# Paph. Robinianum 'Monster' AM



## rdlsreno (Jun 4, 2010)

My Paph. Robinianum 'Monster' got an AM! I love the dorsal sepals.

Ramon

Paph. Robinianum 'Monster' AM


----------



## SlipperFan (Jun 4, 2010)

Congrats! It's beautiful!


----------



## Paph_LdyMacBeth (Jun 4, 2010)

That really is fantastic!


----------



## SlipperKing (Jun 4, 2010)

Nice one Ramon!


----------



## goldenrose (Jun 4, 2010)

:drool::drool::drool: :clap::clap:
Give us some details ..... how many flowers, etc.


----------



## paphreek (Jun 4, 2010)

Congratulations, Ramon!


----------



## rdlsreno (Jun 5, 2010)

goldenrose said:


> :drool::drool::drool: :clap::clap:
> Give us some details ..... how many flowers, etc.




Thanks!

5 flowers & 2 buds. DW 4.3, PW 1.2. 

Ramon


----------



## JeanLux (Jun 5, 2010)

Very, very nice blooms for this lowii X parishii; Congratulations Ramon!!!!

Data records
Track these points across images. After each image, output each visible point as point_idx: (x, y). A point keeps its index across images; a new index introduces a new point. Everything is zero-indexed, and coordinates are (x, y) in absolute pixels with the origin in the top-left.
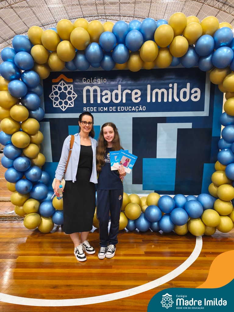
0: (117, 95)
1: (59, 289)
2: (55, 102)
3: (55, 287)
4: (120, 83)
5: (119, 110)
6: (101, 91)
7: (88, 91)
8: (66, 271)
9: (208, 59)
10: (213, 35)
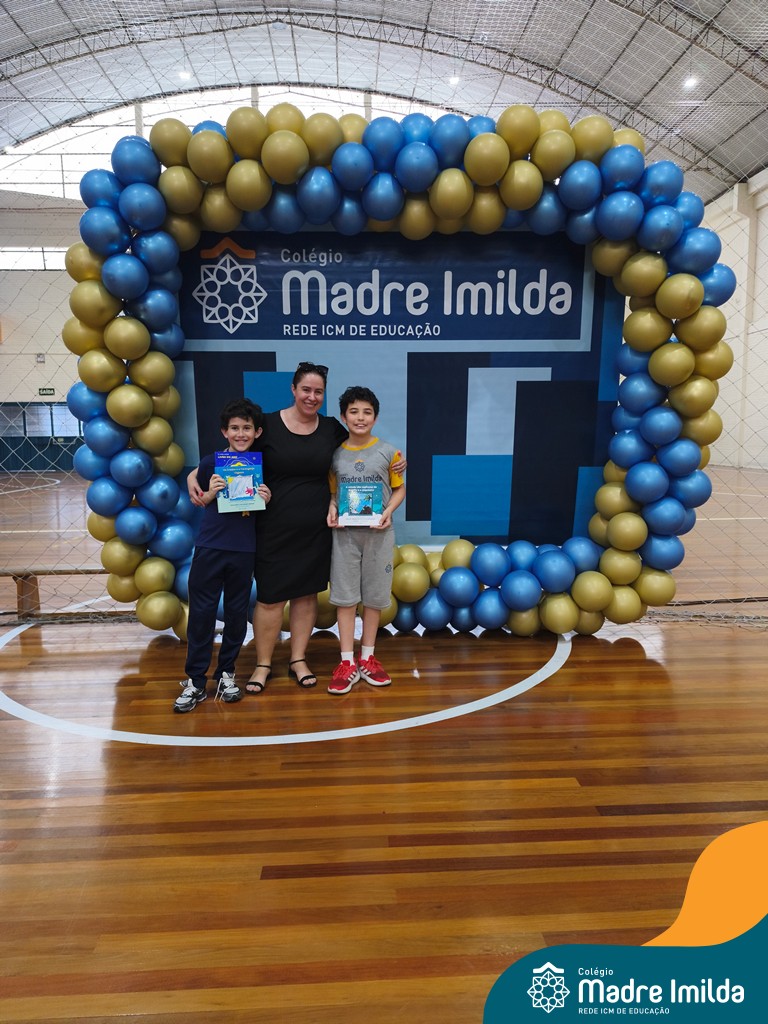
0: (368, 294)
1: (267, 724)
2: (209, 308)
4: (376, 264)
5: (374, 332)
6: (329, 286)
7: (295, 283)
9: (587, 216)
10: (599, 160)
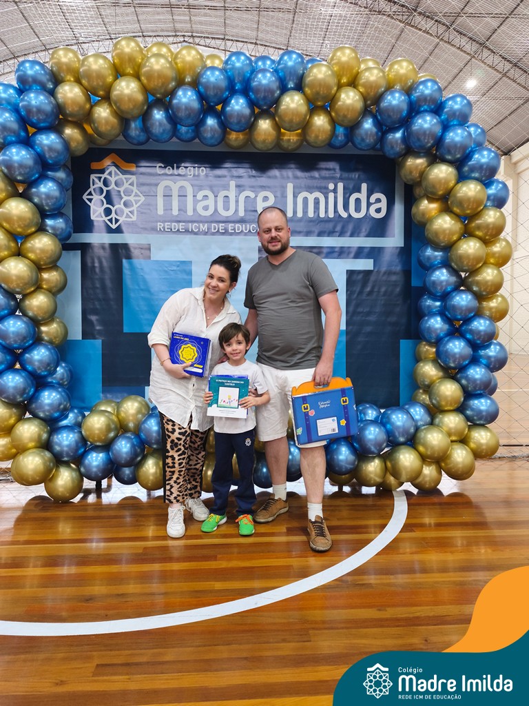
1: (100, 603)
3: (89, 599)
5: (231, 230)
8: (114, 569)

TASK INSTRUCTIONS
a - In the Paph. Robinianum 'Monster' thread, how many flowers and buds does Ramon report?
b - Extend the Paph. Robinianum 'Monster' thread past its final post.
These rows stand apart from the Paph. Robinianum 'Monster' thread.

RESULTS OF THE EXERCISE
a - 5 flowers and 2 buds.

b -
And your pic is too cool, looks almost like a painting!!!! Jean


----------



## Leo Schordje (Jun 5, 2010)

Wonderful, I love the wide dorsal and wide petals, gives a full appearance.


----------



## Yoyo_Jo (Jun 5, 2010)

Way to go Ramon! :clap: It's marvelous!


----------



## John Boy (Jun 5, 2010)

the dorsal and stem look albino to me! Quite a nice display!


----------



## Candace (Jun 5, 2010)

Congrats. Hopefully I'll be at the next meeting and will see you Ramon. I didn't want to do all the driving for a talk geared to newcomers.


----------



## Jorch (Jun 5, 2010)

well deserved award! i love the dorsal too, both the color and shape!


----------



## KyushuCalanthe (Jun 5, 2010)

Ramon, that is the most gorgeous monster I've ever seen, truly. Look at that dorsal! And those petals! And that...


----------



## emydura (Jun 5, 2010)

Congratulations Ramon. Super flowers. I really like this cross in general. Wish I could find one.

David


----------



## NYEric (Jun 6, 2010)

Congrats!


----------



## e-spice (Jun 6, 2010)

That's really pretty. Glad you got it awarded!

e-spice


----------



## Bob in Albany N.Y. (Jun 6, 2010)

Congratulations!!


----------



## Shiva (Jun 6, 2010)

Nice one Ramon!


----------



## L I Jane (Jun 6, 2010)

Super plant & pic!!!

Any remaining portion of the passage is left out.